The international news headline read: “China’s top drug official gets death“. I was immediately hooked on.

Zheng Xiaoyu, commissioner of Food and Drug Administration of China (1998-2005), was imprisoned last year under results of investigation of scandals, and corruption within the organisation. The investigation covered claims of approving spurious anti-biotic which resulted in death of 10 people, contaminated pet food export to USA, and cough syrup with toxic chemical exported to Latin America.

The investigation recommendation – death penalty to Zheng Xiaoyu.

Compare this with India. The netas and babus would make all their monies and then go out of radar. People die who cares, money is laundered who cares, the legal process is going to take a lifetime and when the judgement is passed, the neta or babu in question would anyway be “diwangat“(Late).

Death penalty may seem harsh, however what of those who died due to a spurious drug being approved by the ministry.

Can such a step be taken in Indian context?
I do not agree to the judgment myself but I would like to see at least something happening against the corruption.

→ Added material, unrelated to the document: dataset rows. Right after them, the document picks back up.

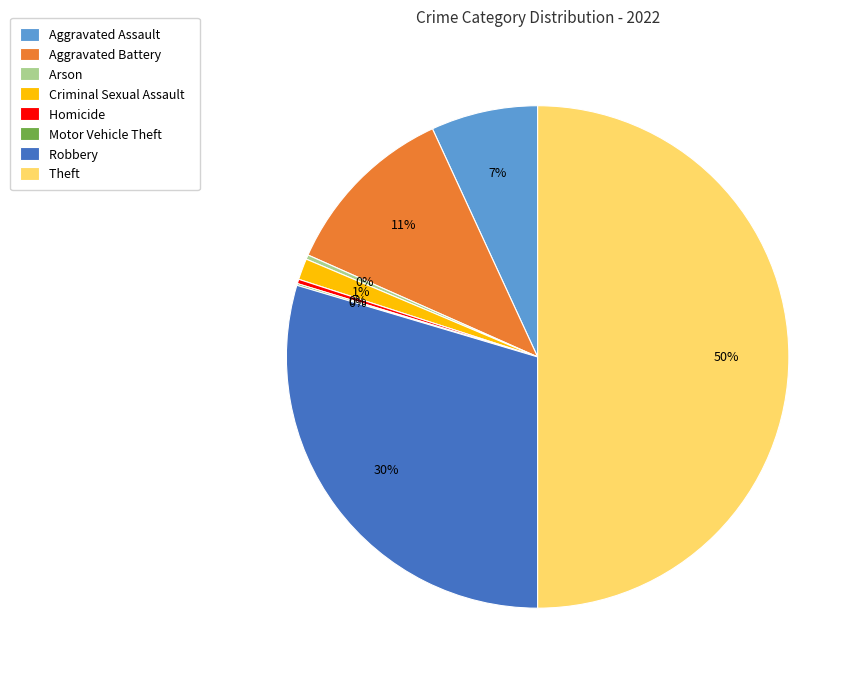

To the nearest percent, what is the difference between the Theft and Aggravated Battery slice percentages?

39%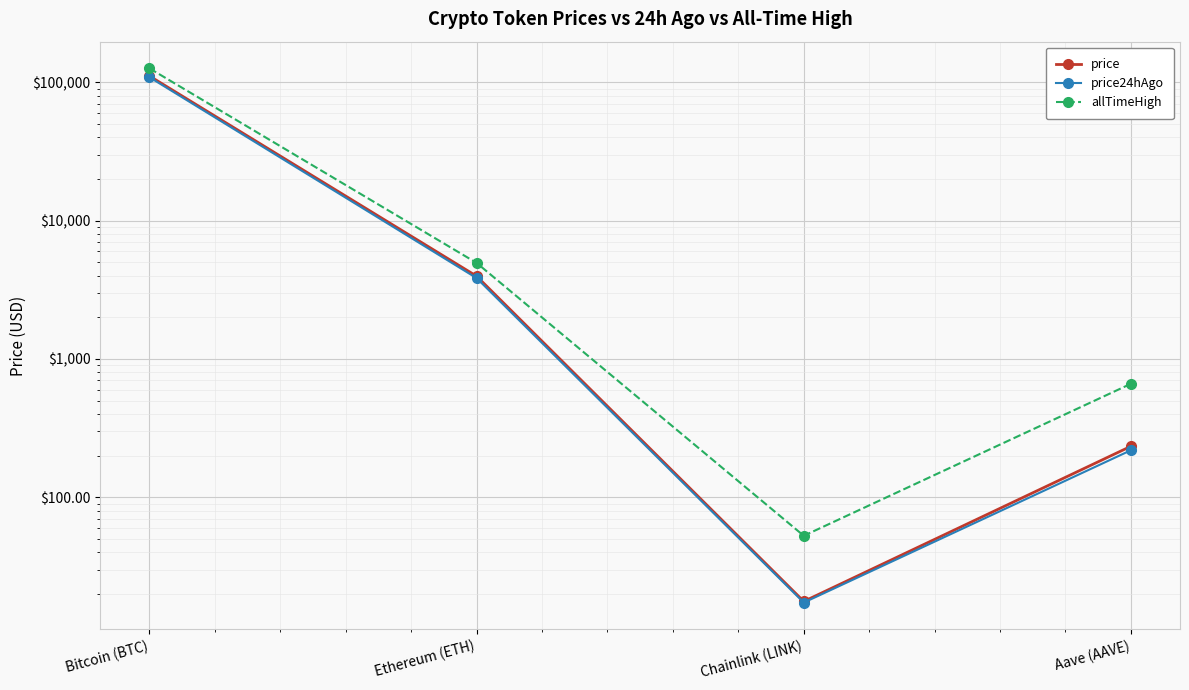

How many interior local valleys does the price24hAgo series have?

1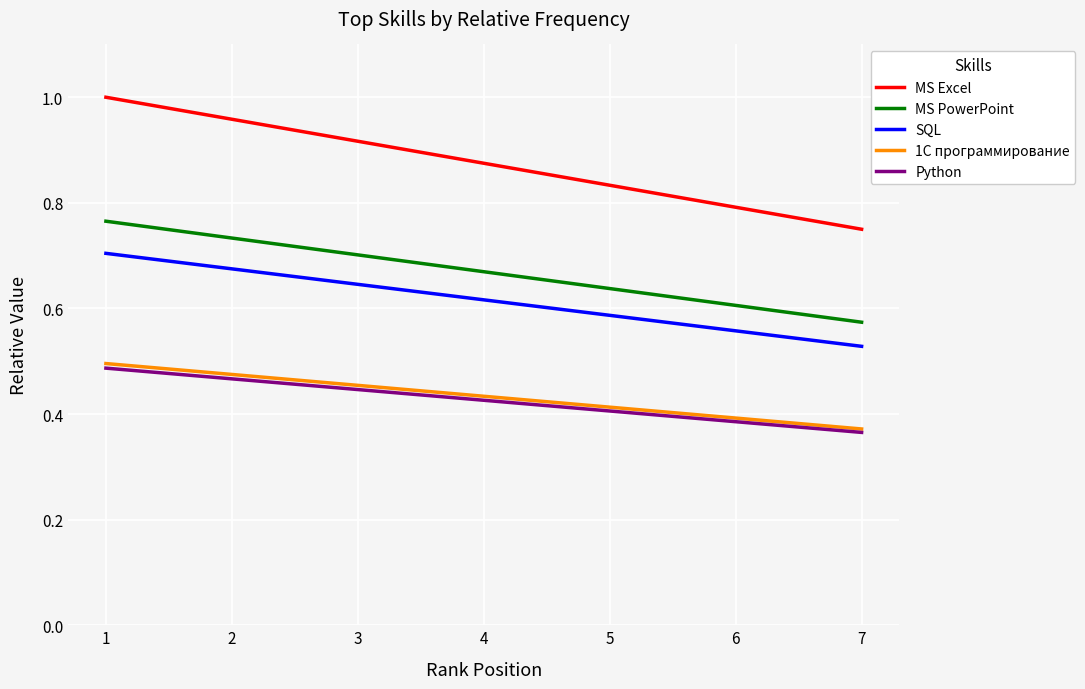

Where is MS Excel nearest to the value 0?

7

Instead all we hear is Avinash Bhosale, power broker, arrested for trying to evade customs on Luxury items. Then netajis going in overdrive to get him out of the jail. Our politicians have so much compassion for fellow human being that they would stay up till midnight to see he doesn’t suffer in jail. So what if the person in question is a millionaire many times over, so what if he disburses spoils of his riches to the select political personalities.

Netaji give us a break. Learn from China. Oh I forgot, you would be the one who would get the death sentence if you were Neta in china.

***Corruption Update*** May 30th 2007

Public Prosecutor I.U. Khan and Defense Advocate R.K. Anand, caught on the candid camera, trying to influence sole remaining witness (hostile) who has refused to turn hostile on the Nanda (BMW) road killings case. The reverent former Rajya Sabha member Mr. R.K. Anand looks more a broker (which I am sure he is) than a lawyer, when he asks Kulkarni to demand 5 Crores instead of 2.5 Crore to turn hostile.

Stock reply from R.K. Anand when contacted, “you are putting words in my mouth” and “I was only joking with Kulkarni”. Must have been a poor joke Mr. Anand, because we are not laughing. Nor are we as dumb as you make us out to be.

Hats off to Kulkarni and NDTV to throw light on these criminal lawyers. NDTV is by far the most independent channel.

***Corruption Update*** June 9th 2007

To what Rithesh (O! Mega Male) mentioned on the comments, I meant to update this post with a note on Kulkarni. It seems the guy has changed his statement umpteen times. He started with the car theory, switched to truck theory and then came back to car theory. Makes me start wondering whats going on.

“One against the system” or “glory-hunter”? You decide. My hats back on and i reserve my judgment to the outcome of the case.